France told it’s not attractive enough to lure skilled foreign workers

France told it's not attractive enough to lure skilled foreign workers
Photo: AFP
France has been criticized for not being attractive enough to skilled workers from outside the European Union in a new study which says the French government "must do more".
To attract skilled workers and meet the needs of the labor market, France must “modernize and improve” its economic immigration system, said the study by the global economics organization, the OECD. 
Economic immigration of non-EU nationals remains low in France by international standards, with skilled foreign workers from outside the EU accounting for just 16 percent of immigrants in France compared to 10 percent in 2010. 
France ranks eighth behind the United States, Canada, Saudi Arabia, the United Kingdom and Spain for “attractiveness” among the most highly qualified migrants.
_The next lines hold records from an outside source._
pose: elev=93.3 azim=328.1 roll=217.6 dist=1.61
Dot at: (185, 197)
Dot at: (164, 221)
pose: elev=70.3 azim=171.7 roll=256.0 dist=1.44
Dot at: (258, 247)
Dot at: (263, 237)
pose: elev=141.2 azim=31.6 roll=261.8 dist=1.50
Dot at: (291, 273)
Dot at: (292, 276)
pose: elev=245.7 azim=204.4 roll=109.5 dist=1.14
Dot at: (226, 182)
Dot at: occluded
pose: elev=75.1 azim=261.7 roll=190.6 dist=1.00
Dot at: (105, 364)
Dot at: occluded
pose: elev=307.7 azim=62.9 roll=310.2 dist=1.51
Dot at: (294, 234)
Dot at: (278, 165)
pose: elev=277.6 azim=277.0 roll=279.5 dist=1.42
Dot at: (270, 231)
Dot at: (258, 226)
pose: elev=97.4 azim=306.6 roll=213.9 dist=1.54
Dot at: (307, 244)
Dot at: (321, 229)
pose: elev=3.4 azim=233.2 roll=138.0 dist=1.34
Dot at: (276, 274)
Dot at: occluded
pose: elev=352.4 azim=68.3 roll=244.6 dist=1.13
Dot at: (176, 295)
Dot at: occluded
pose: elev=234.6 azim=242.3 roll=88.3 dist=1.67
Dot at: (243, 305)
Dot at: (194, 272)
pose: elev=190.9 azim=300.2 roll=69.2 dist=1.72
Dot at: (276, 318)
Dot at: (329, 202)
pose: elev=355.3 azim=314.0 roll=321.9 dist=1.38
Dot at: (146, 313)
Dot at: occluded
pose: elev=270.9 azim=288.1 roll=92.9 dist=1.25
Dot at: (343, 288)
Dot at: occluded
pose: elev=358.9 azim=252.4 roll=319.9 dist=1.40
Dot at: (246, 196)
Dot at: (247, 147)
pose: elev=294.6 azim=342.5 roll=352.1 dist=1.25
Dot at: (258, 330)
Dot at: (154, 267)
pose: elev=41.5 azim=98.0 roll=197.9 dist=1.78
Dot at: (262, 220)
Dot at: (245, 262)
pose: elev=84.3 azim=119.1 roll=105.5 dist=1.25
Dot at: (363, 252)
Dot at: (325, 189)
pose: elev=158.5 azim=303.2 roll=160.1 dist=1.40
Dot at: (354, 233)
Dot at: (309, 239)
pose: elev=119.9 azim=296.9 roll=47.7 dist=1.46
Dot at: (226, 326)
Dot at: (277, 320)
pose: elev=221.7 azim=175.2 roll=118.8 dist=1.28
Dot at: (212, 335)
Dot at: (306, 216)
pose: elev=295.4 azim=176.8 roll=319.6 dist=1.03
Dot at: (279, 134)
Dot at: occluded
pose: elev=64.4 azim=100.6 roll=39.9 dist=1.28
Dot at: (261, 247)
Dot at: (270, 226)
And the OECD doesn't spare the country's feelings when pointing out why, pointing the finger at France's notoriously complex and opaque administrative process, as well as a high cost of living, particularly when it comes to housing. 
Central African doctor Ginna Lievre works as a pediatrician in the French town of Argentan. Photo: AFP
It also highlights France's “low wages and the social climate” as reasons it might be unappealing to foreign talent.
The organisation says France “must improve” its professional immigration system because if well-managed it can have a “positive impact” on the economy both in terms of wealth creation and public finances.
The report suggests that France could tackle the issue by updating the list of professions where there is a struggle to fill the number of positions available, giving the country an idea of where foreign workers could fill the gaps.  
The OECD also says France must do more to keep its foreign students once they have graduated becasue they are “under represented in industries struggling to recruit workers”.
The report suggests expanding the systems in place for welcoming and offering guidance to foreign students in higher education establishments, in order to maximise their chances of successful integration into the labour market.
In 2011 the European Union produced a report which included operating chemical and pharmaceutical equipment, compliance inspection and the production and operation of information systems on the list of under-supplied professions.
In addition, the organisation calls on the French government to “improve the indicators available to assess the employment situation” and emphasizes the “excessively discretionary treatment of work permit applications” by regions, particularly when it comes to seasonal workers.